## EXCERPT

»»

Tashkent, Uzbekistan - On 29 November, Nikolai Zulfikarov, the leader of a small unregistered Baptist church in Khalkabad near Pap in the eastern Namangan Region, was punished for converting believers of one confession to another and engaging in a missionary activity. Judge Bakhrom Batyrov of Pap District Criminal Court sentenced him to two years' correctional labour, as the judge and Zulfikarov's fellow-Baptists confirmed to Forum 18 News Service in the wake of the verdict. Zulfikarov will have to pay 20 per cent of his earnings to the state for the next two years. It is not clear whether he will appeal against the decision, but a Protestant who knows Zulfikarov told Forum 18 on 29 November that church members were not happy with the decision.
At the trial, which began on 13 November, Zulfikarov was found guilty of violating Article 229, part 2 of the Criminal Code. This punishes "teaching religious doctrines without special religious education and without permission from a central organ of administration of a religious organisation, as well as teaching religion privately".

««

## THE TASK
Pick up the report on the Baptist church leader's sentencing in Uzbekistan after its last sentence and continue it.

## DATASET EXTRACT
»»

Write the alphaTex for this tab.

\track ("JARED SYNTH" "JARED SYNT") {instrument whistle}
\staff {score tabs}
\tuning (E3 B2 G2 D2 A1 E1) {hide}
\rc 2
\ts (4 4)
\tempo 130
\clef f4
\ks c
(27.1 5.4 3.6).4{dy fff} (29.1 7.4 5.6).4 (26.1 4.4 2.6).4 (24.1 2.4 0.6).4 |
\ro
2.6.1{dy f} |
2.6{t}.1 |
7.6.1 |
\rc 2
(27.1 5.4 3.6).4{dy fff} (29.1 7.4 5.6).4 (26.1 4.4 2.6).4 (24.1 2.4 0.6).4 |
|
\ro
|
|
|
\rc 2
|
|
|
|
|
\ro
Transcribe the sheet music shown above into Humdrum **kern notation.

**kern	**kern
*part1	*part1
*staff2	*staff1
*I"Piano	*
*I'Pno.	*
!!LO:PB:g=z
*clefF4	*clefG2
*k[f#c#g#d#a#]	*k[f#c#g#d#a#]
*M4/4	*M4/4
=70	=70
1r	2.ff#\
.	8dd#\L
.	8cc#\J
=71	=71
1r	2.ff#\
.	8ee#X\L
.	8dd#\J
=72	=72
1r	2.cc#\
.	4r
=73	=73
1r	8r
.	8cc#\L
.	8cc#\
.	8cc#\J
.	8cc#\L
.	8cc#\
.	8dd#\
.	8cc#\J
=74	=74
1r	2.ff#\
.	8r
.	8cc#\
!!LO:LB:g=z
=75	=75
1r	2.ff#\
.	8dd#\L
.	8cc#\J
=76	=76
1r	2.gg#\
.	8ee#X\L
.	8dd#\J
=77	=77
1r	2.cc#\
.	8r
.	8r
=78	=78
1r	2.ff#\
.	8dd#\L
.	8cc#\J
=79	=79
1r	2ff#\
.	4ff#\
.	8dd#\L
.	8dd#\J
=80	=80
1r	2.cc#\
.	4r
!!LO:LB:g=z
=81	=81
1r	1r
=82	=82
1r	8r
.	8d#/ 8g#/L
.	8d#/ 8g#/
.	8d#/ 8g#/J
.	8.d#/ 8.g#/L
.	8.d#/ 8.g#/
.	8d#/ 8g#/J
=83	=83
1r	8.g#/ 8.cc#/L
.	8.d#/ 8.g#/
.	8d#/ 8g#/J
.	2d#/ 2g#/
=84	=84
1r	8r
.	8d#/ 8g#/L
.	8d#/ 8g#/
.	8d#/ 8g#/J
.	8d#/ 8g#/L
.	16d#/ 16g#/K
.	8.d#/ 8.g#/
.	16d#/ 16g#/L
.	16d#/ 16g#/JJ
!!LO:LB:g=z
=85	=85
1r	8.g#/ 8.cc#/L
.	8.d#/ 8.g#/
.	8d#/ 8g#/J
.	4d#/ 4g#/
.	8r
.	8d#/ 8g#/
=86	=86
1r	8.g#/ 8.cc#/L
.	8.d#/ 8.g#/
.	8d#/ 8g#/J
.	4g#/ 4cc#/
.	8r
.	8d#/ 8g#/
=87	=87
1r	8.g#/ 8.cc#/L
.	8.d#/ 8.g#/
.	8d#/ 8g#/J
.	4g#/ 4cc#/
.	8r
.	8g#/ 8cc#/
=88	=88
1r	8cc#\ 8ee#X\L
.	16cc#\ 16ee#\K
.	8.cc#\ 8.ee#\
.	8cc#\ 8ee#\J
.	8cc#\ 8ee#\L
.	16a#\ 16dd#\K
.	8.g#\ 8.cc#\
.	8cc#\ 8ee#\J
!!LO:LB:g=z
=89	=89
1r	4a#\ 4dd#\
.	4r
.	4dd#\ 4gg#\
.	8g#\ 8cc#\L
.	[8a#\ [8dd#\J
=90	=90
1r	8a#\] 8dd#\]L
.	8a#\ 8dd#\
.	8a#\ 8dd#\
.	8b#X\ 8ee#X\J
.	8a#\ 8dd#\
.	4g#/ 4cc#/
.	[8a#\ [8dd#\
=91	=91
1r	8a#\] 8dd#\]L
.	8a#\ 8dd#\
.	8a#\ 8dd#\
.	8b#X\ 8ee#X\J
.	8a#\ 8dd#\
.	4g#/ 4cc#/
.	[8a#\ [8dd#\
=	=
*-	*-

««

## FINAL ANSWER
Judge Batyrov told Forum 18 that Zulfikarov should be able to get a copy of the decision within three days from the day of the verdict. Zulfikarov could appeal against the decision to a higher court within 10 days from the date when he receives the copy of the decision.
Asked whether it was illegal to be a religious believer in Uzbekistan, Batyrov insisted that the laws of Uzbekistan prohibit people from worshipping and praying together without being legally registered. "There are registered central organisations where people can go and worship together," he told Forum 18. "There's an Evangelical Baptist centre in Fergana where Zulfikarov and his people can go and worship." Asked what would happen to the literature and tapes confiscated from Zulfikarov's flat, Batyrov claimed it would be sent to the Baptist centre in Fergana, and Zulfikarov could receive from there the necessary amount "for his personal use".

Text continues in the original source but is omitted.